Pull out the classification lines under every item below and copy each one word for word. Leave the pictures out of your answer.

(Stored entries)
^^^^
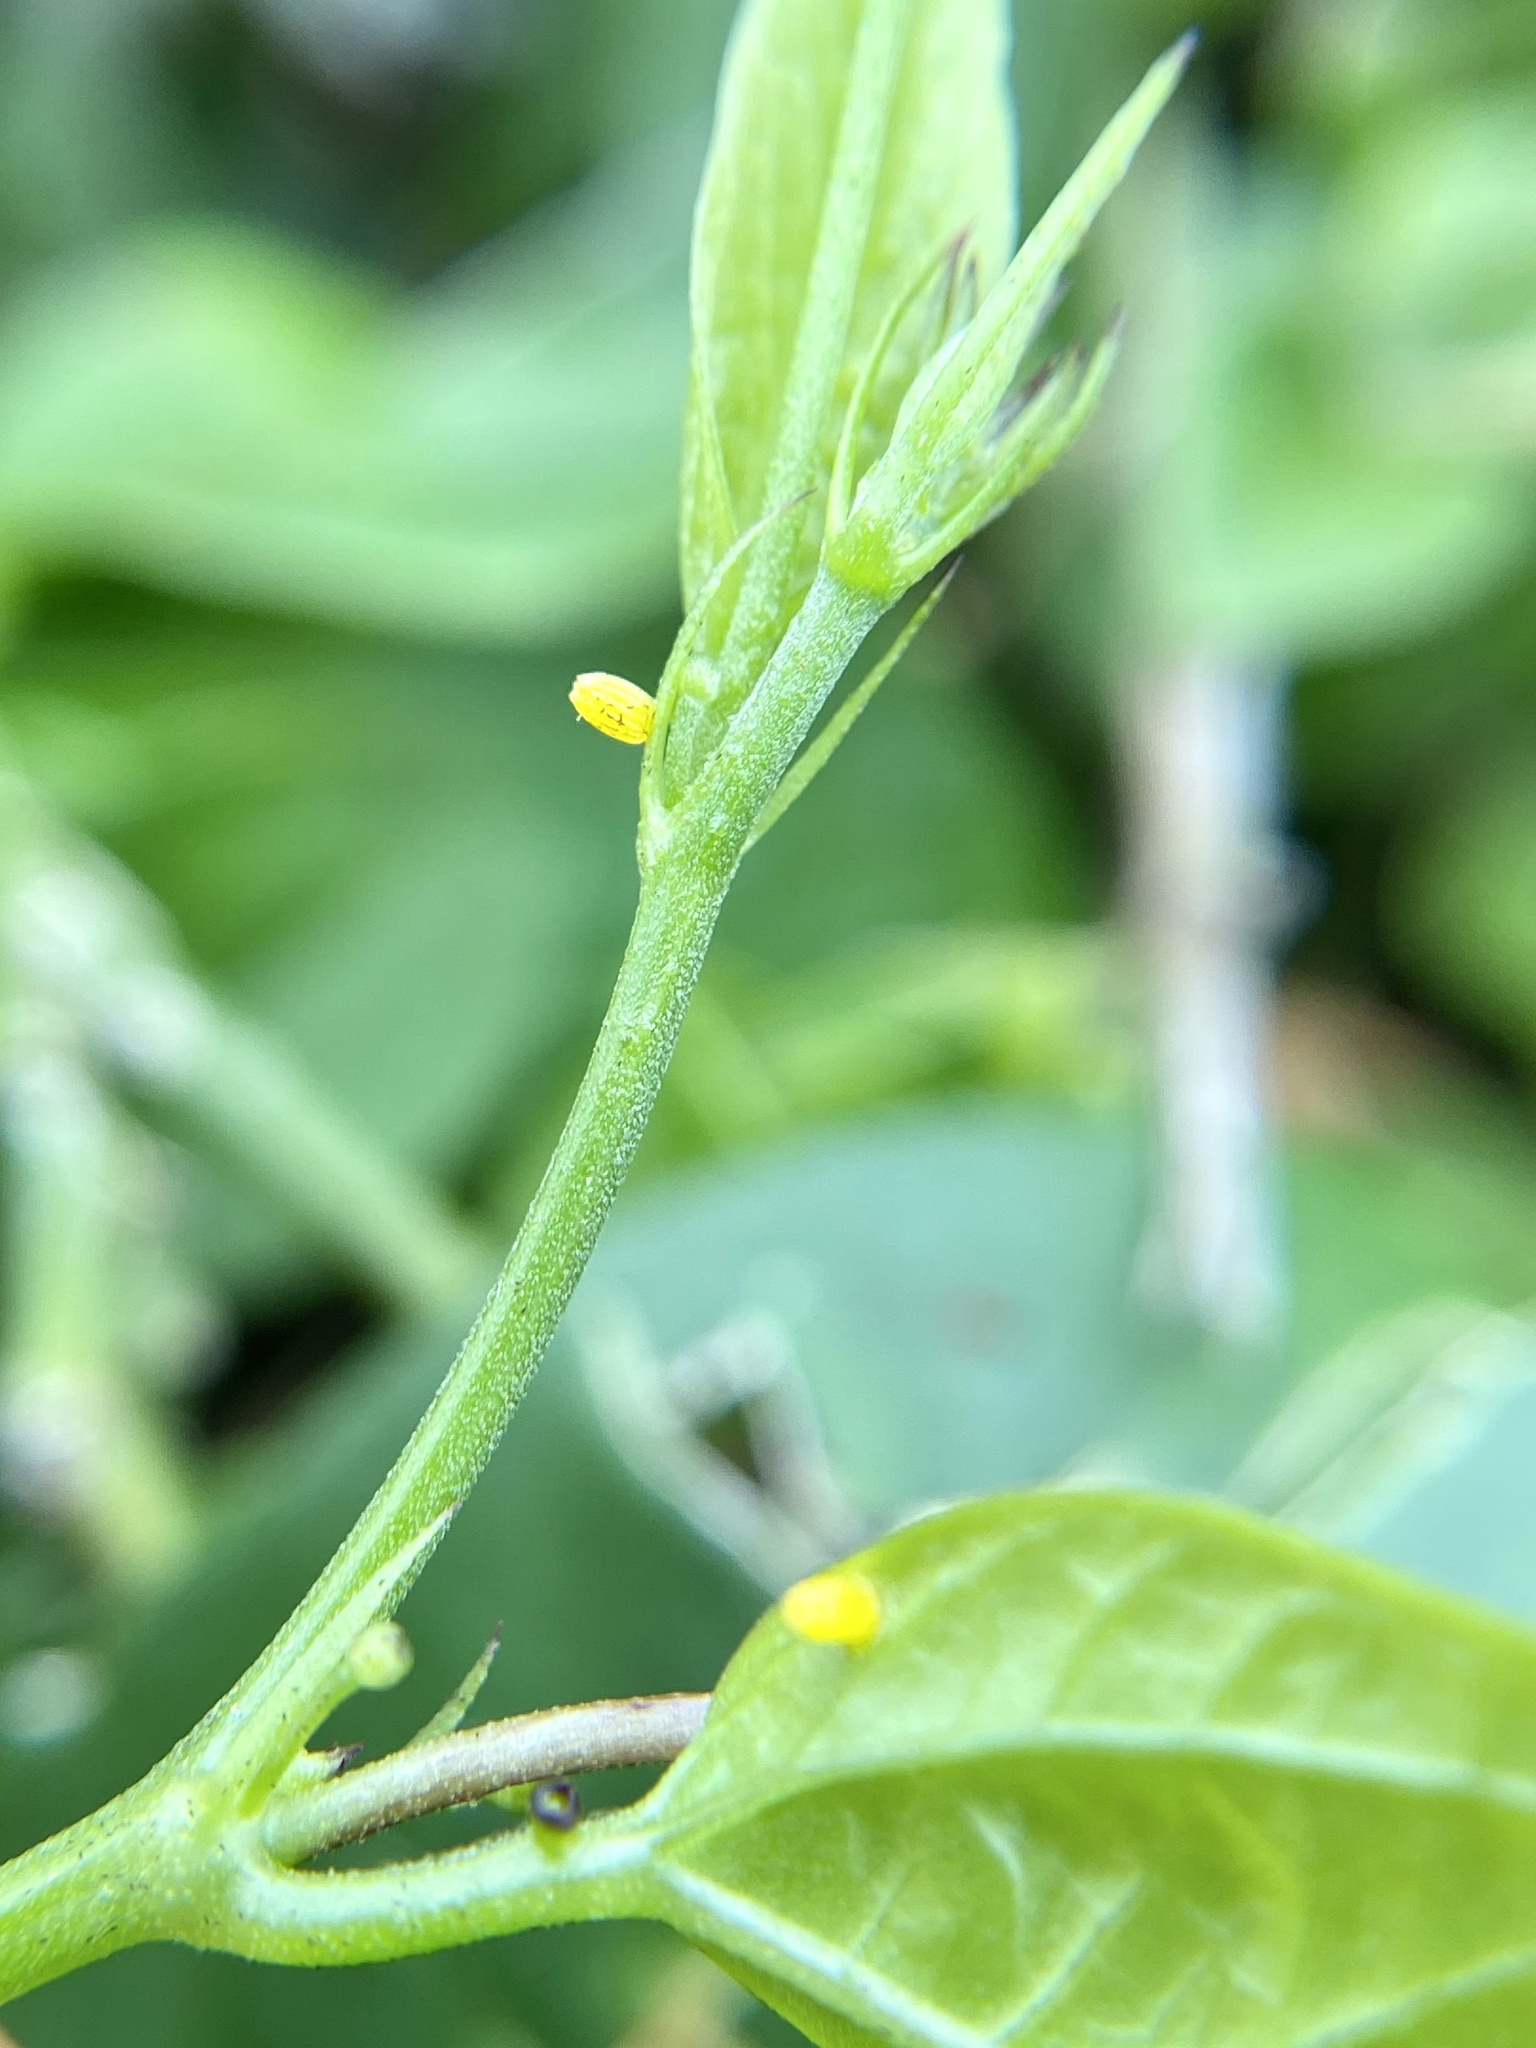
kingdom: Animalia
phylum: Arthropoda
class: Insecta
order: Lepidoptera
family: Nymphalidae
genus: Heliconius
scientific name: Heliconius charithonia
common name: Zebra long wing
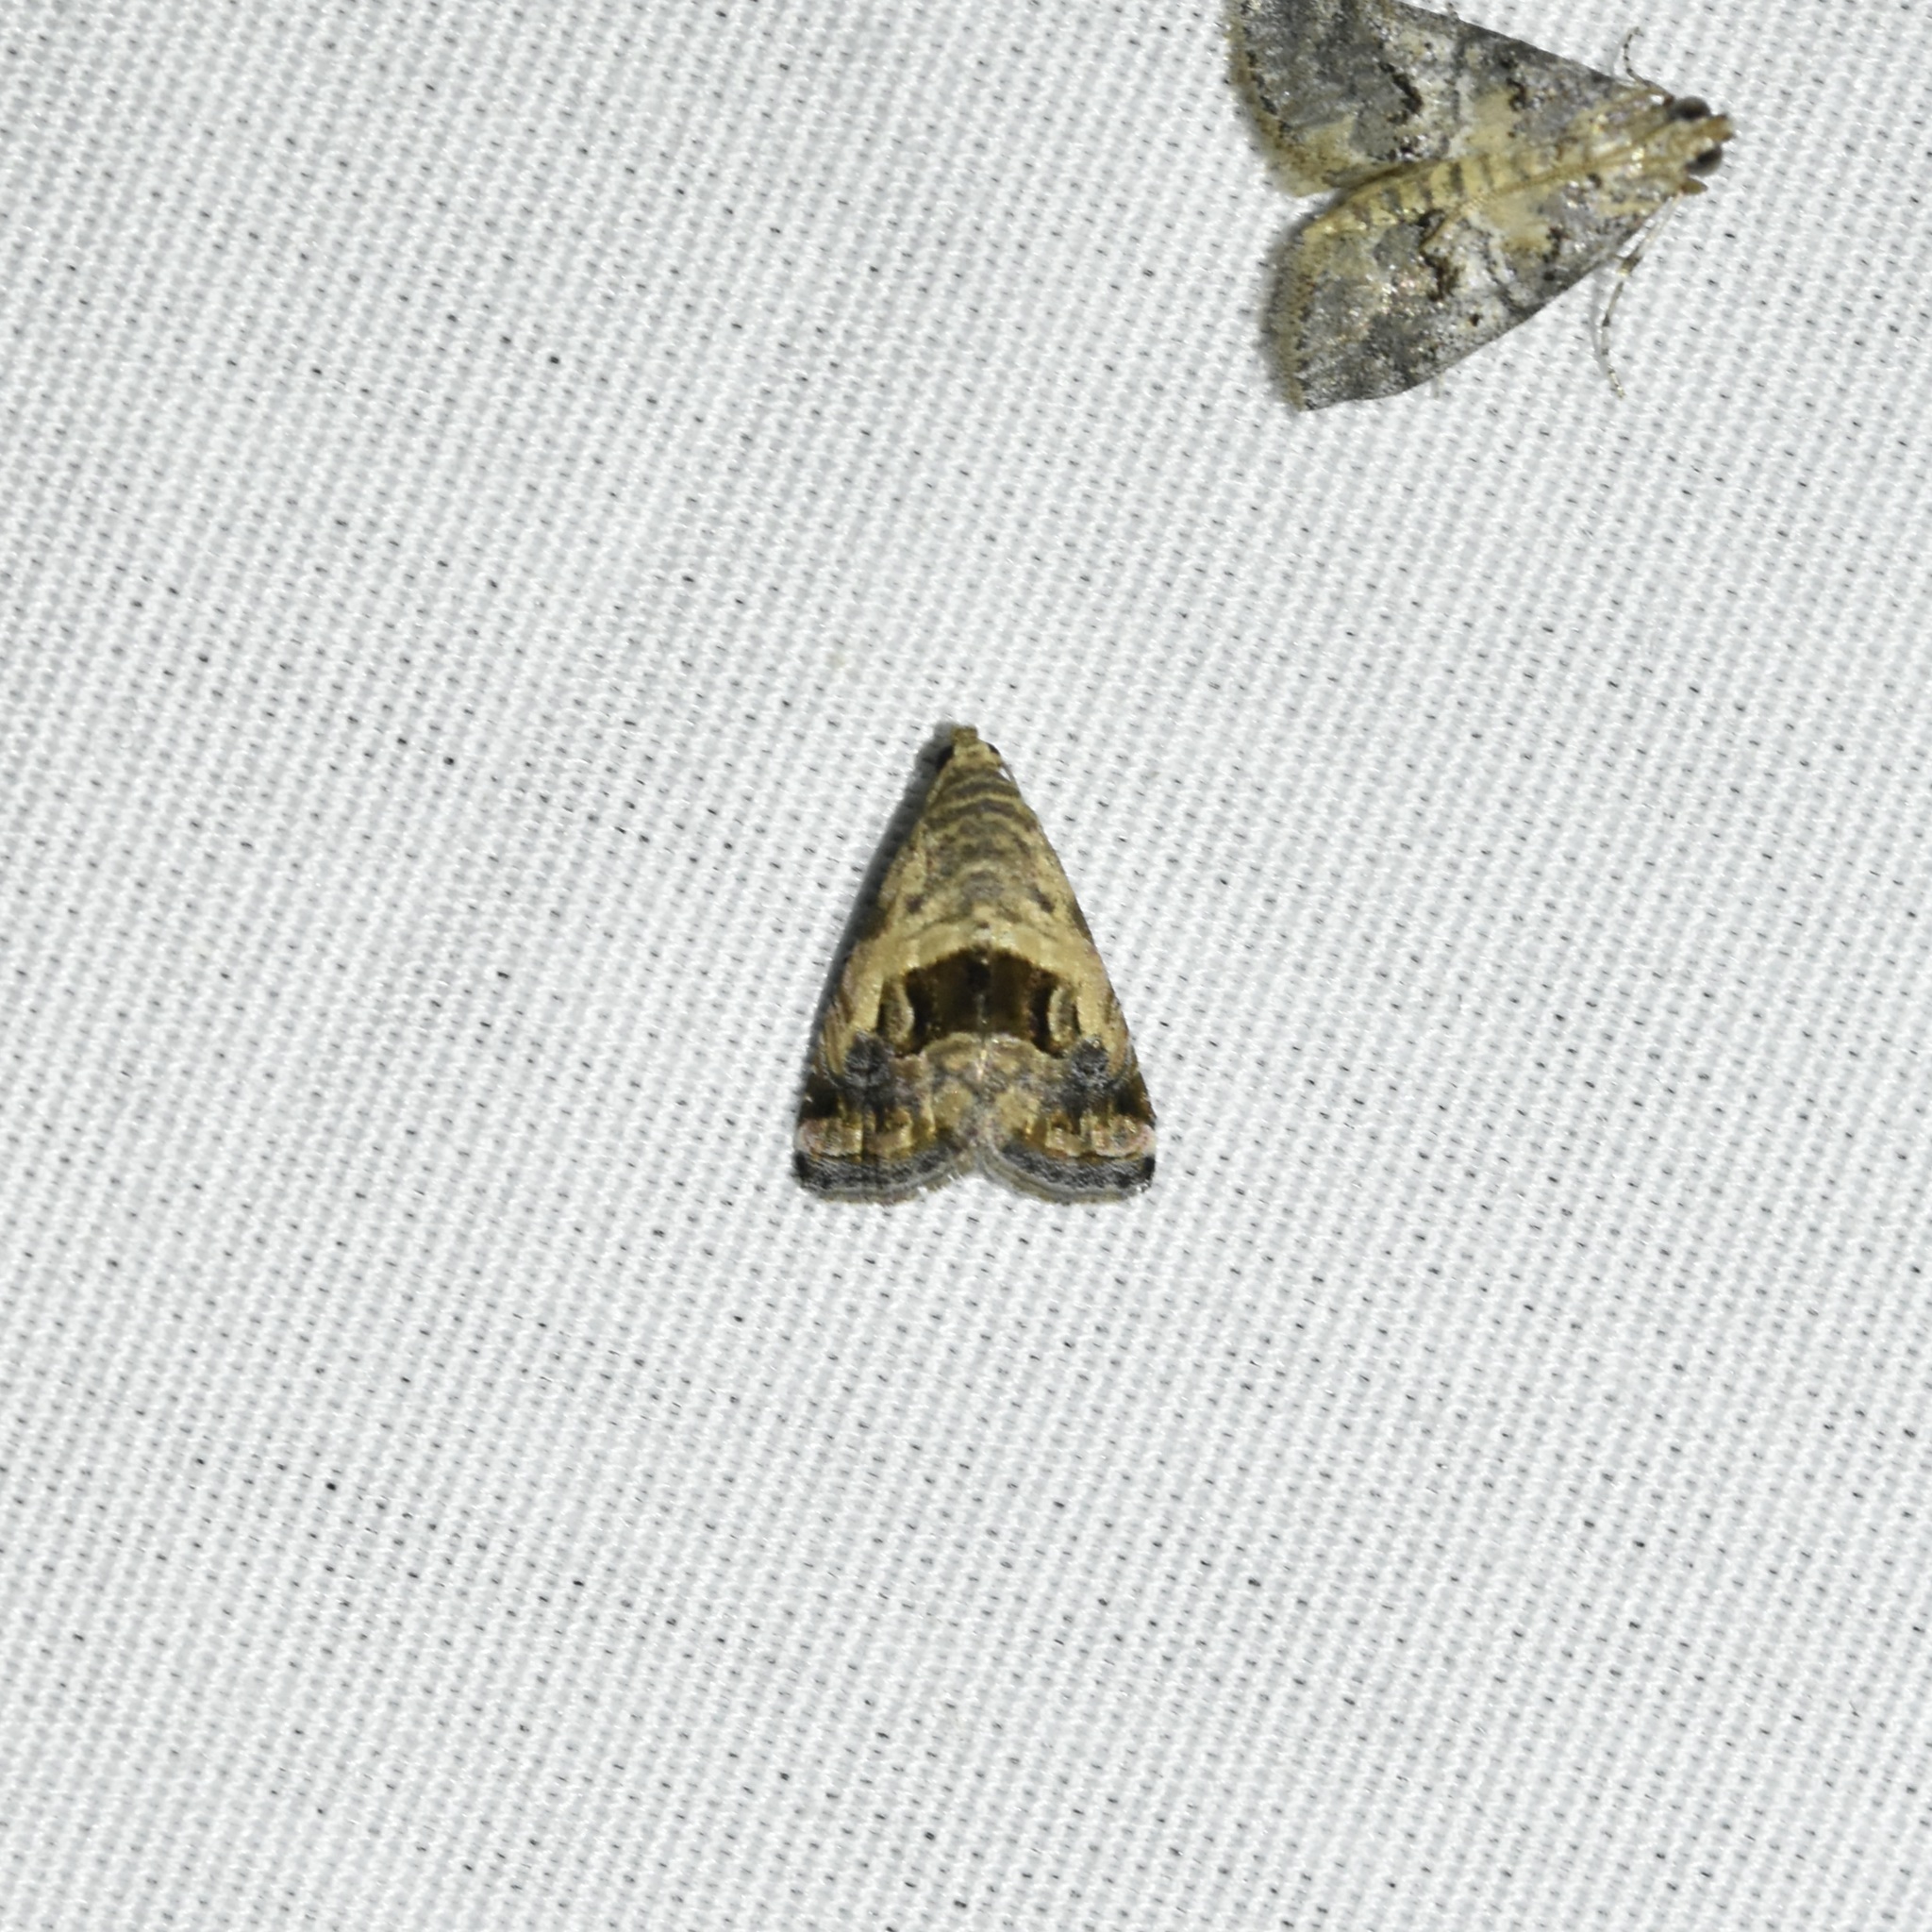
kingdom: Animalia
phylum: Arthropoda
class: Insecta
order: Lepidoptera
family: Noctuidae
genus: Tripudia
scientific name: Tripudia quadrifera
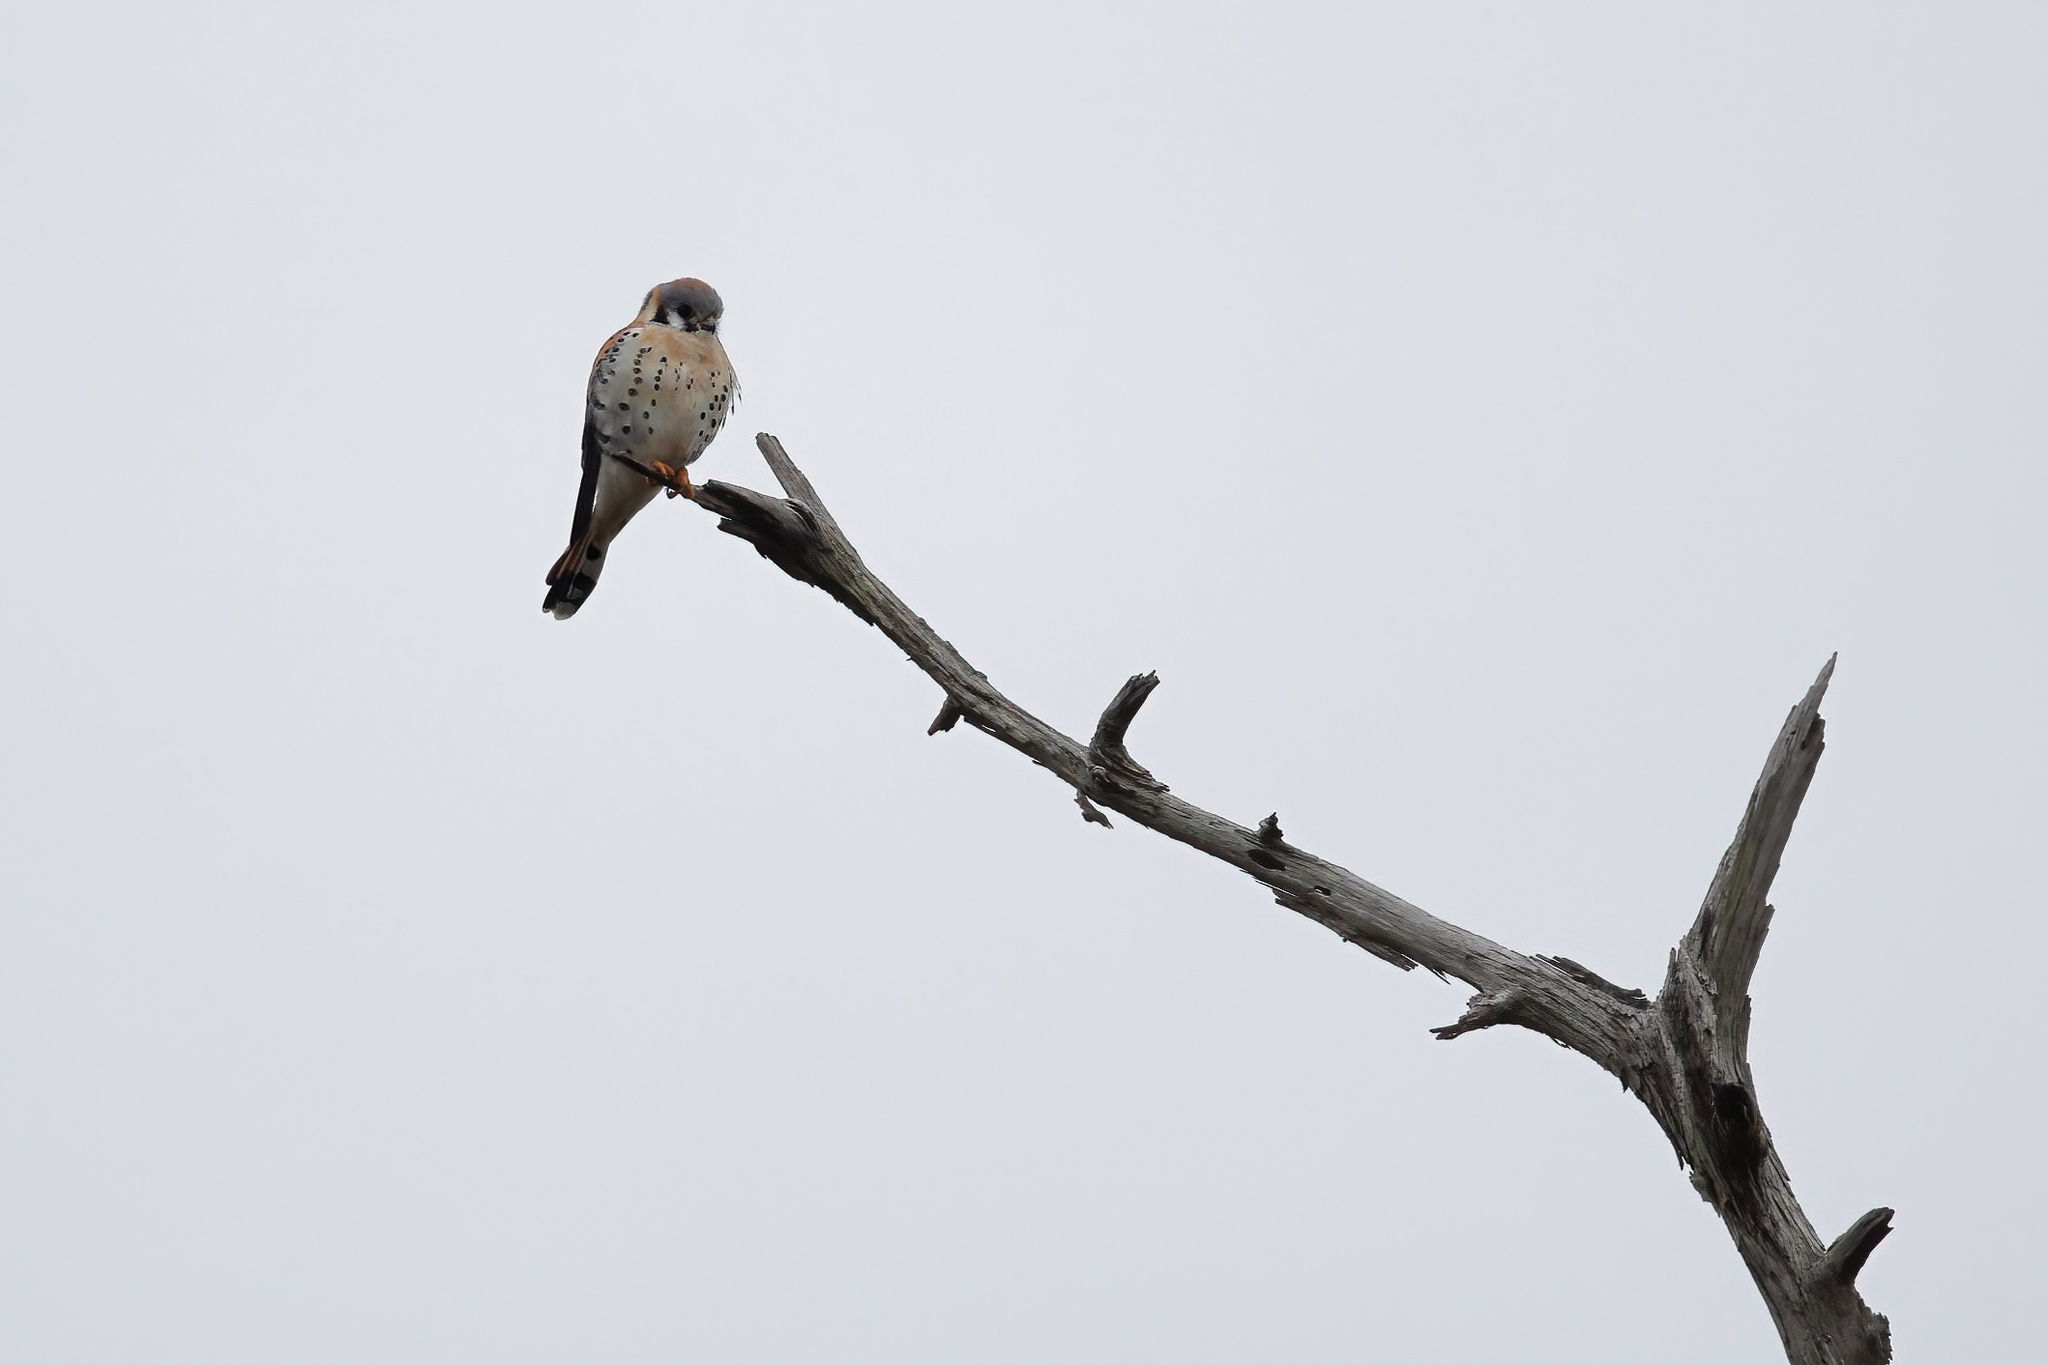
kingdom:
^^^^
** Solution **
kingdom: Animalia
phylum: Arthropoda
class: Insecta
order: Lepidoptera
family: Nymphalidae
genus: Heliconius
scientific name: Heliconius charithonia
common name: Zebra long wing
kingdom: Animalia
phylum: Arthropoda
class: Insecta
order: Lepidoptera
family: Noctuidae
genus: Tripudia
scientific name: Tripudia quadrifera
kingdom:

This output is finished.